— Ой-ой, боюсь, на вас сильно подействовала болезнь. Ну, бог с ними, с курами, павлинами и прочей живностью. Но если вы не станете есть, я попрошу хозяина прислать кого-нибудь присматривать за вами, как вам это понравится?

— Нет, Троттер, мне это совсем не понравится, — встрепенулся в своем кресле Бургесс. — Я терпеть не могу доставлять людям хлопоты и не люблю, когда… трогают мои вещи, — помявшись, добавил он.

Тилли живо представила себе, что стало бы с мистером Бургессом, если бы кто-то попытался навести порядок в его комнате, где почти ничего не было, кроме книг, большая часть которых лежала где попало. Но все же кое-что она сделала: наносила угля и дров, вылила помои, наполнила ведра свежей водой. Закончив, Тилли вымыла руки в маленькой миске, стоявшей на маленьком столике в дальнем конце комнаты.

— Кажется, собирается дождь, — вытирая руки, заметила она, бросив взгляд в окно, — и темнеть начинает. Мне пора уходить, но вы должны пообещать, — она встала перед его креслом, — что съедите все, что в этом буфете, — она показала на шкаф в стене, из которого ей пришлось вынуть книги, чтобы освободить место для продуктов. — Если не удастся завтра, я загляну к вам послезавтра.

Мистер Бургесс промолчал, но, когда она пожимала протянутую на прощание руку, он тихо сказал:

— Стольким людям вы приносите счастье, Троттер.

— И неприятности тоже, как выясняется, мистер Бургесс, — ответила она без тени улыбки.
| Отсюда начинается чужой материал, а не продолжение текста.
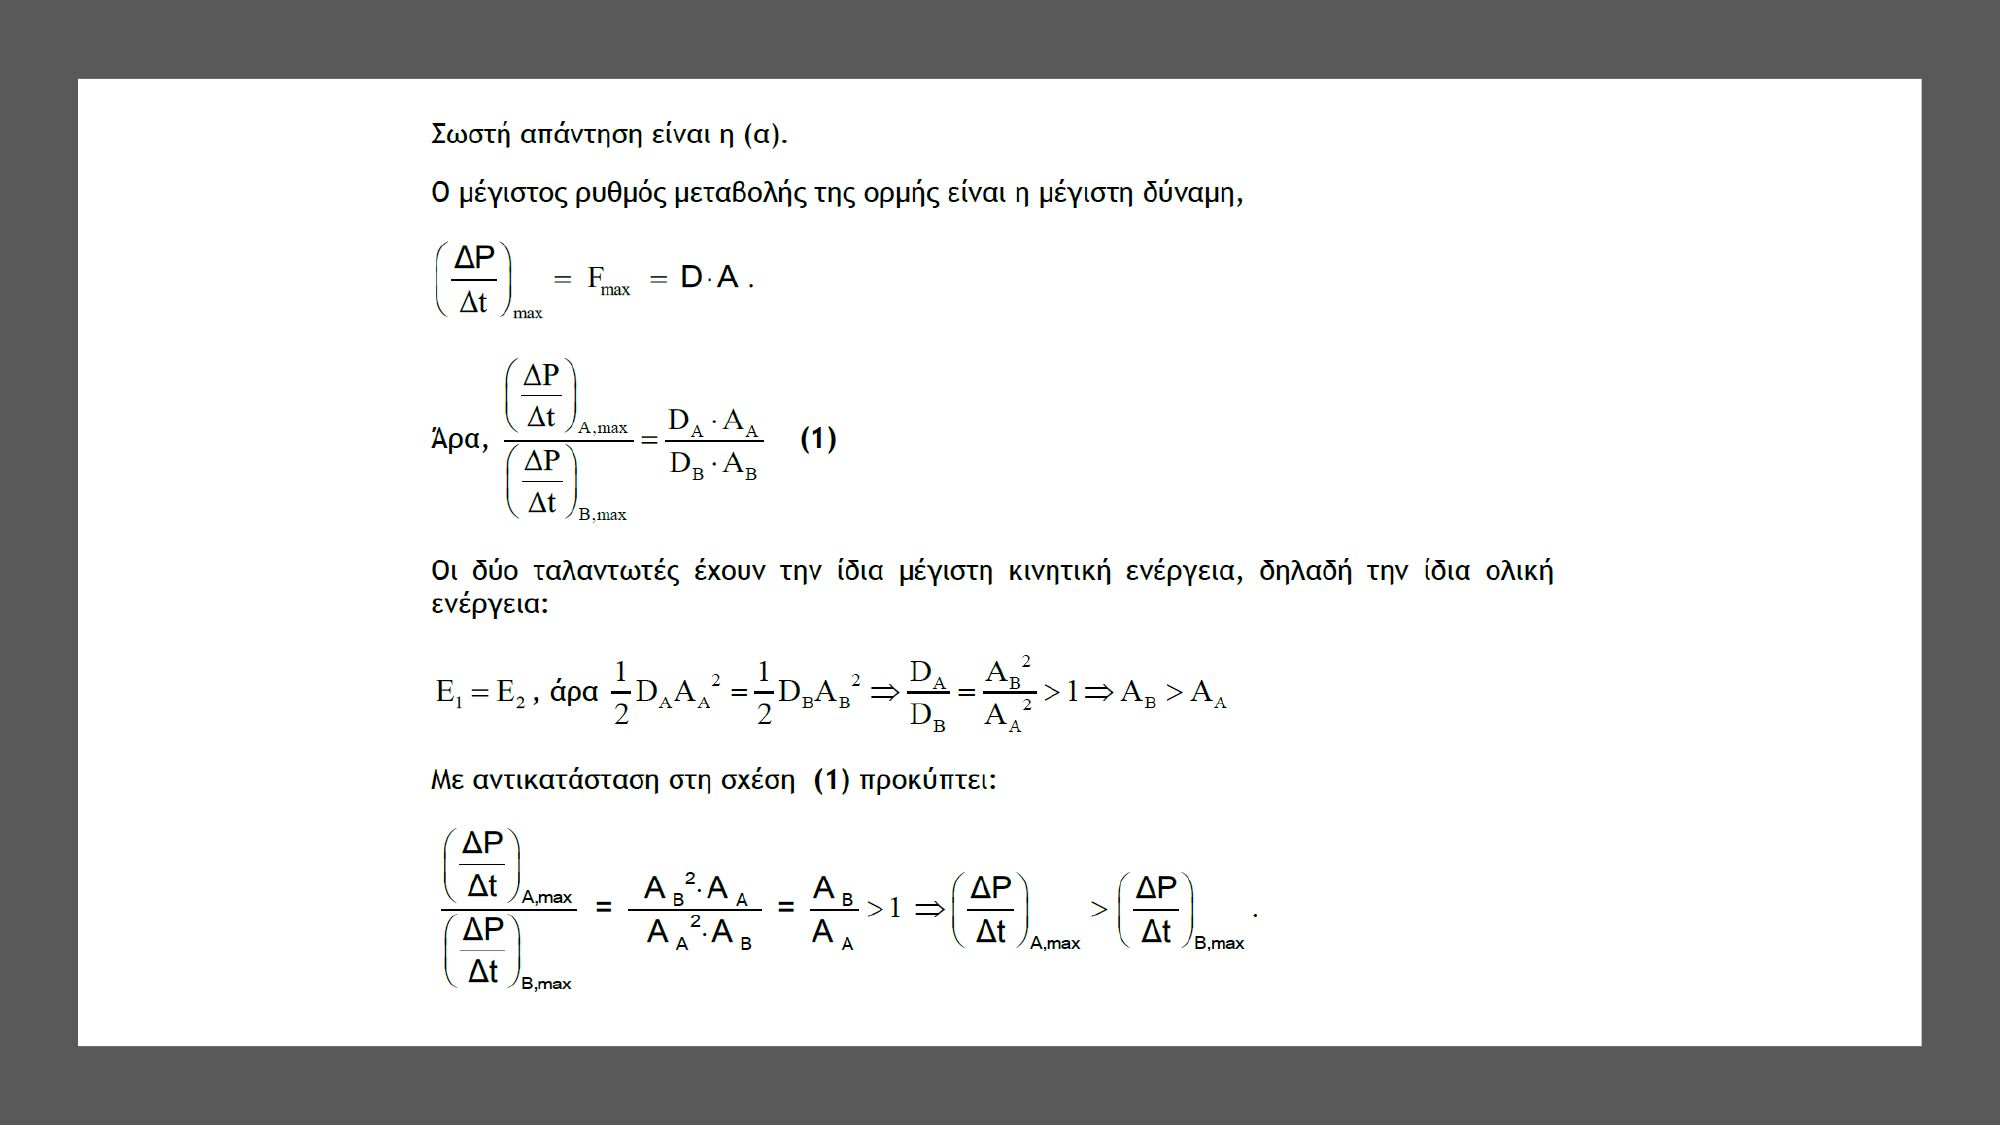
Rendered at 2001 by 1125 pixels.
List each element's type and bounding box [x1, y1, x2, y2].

text_box [0, 0, 2000, 1125]
text_box [77, 78, 1923, 1047]
picture [402, 105, 1598, 1020]
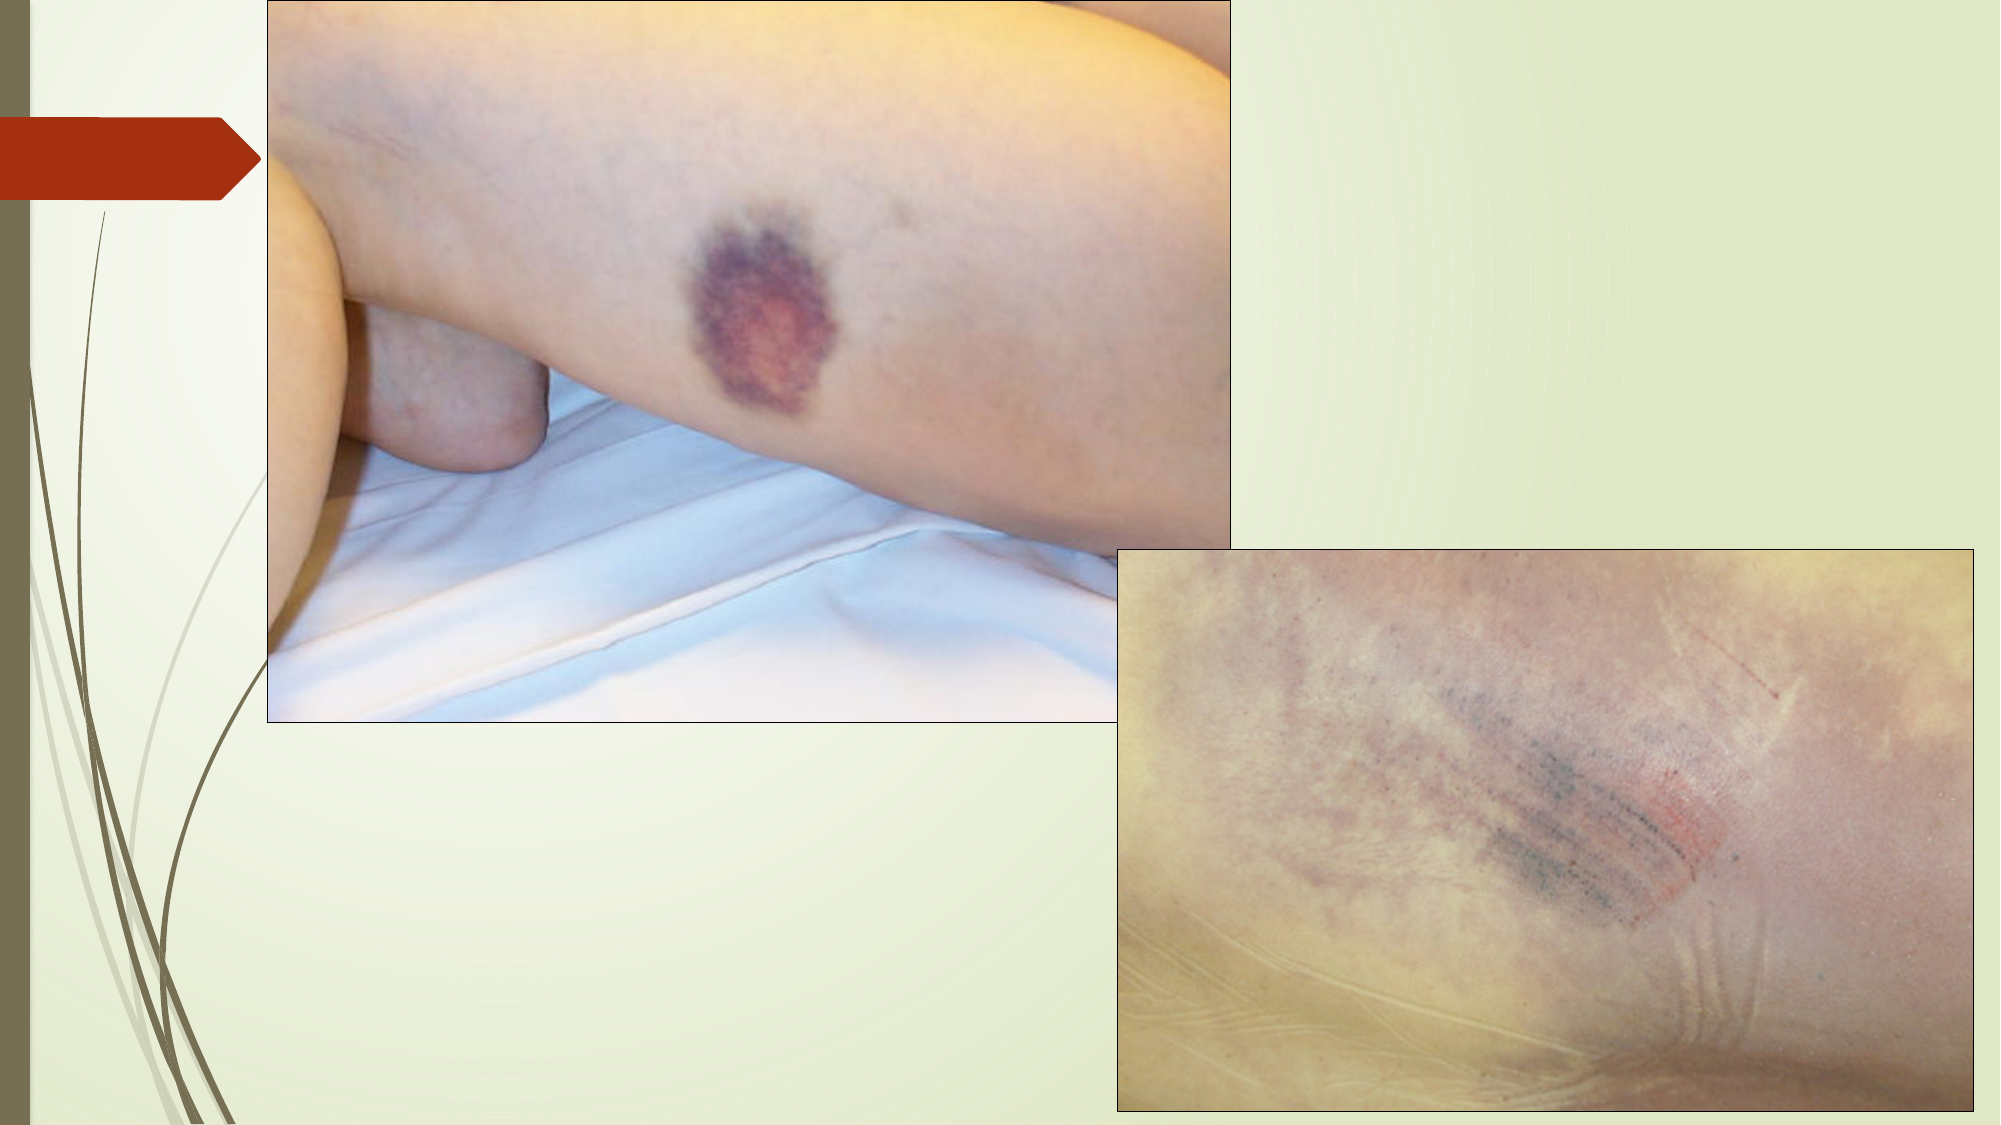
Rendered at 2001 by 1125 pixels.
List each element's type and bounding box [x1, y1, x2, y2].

list [1117, 549, 1974, 1113]
list [267, 0, 1231, 723]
— Об этом не надо беспокоиться. Люди сами навлекают на себя беды. Источник бед — их образ мыслей. А вы оставайтесь сами собой и идите своим путем, и в один прекрасный день вы займете подобающее место, — он несколько раз медленно кивнул, подчеркивая свои слова. — Мои предчувствия почти всегда оправдываются. И я давно предчувствую, что наступит день, когда счастье улыбнется вам.

В словах его прозвучала такая искренняя убежденность, что у Тилли перехватило дыхание. Она торопливо надела пальто и старую соломенную шляпку, которую носила уже много лет.

— Берегите себя, договорились? — подхватывая корзинку, попросила Тилли.

— Да, да, конечно, моя милая, я буду стараться. Поблагодарите хозяина за заботу и передайте, что я скоро вернусь к своим обязанностям.

— Он так обрадуется этому, ему скучно без вас.

— И я без него скучаю. Я нашел в нем интересного собеседника.

Они некоторое время молча смотрели друг на друга, потом распрощались, и она вышла за дверь.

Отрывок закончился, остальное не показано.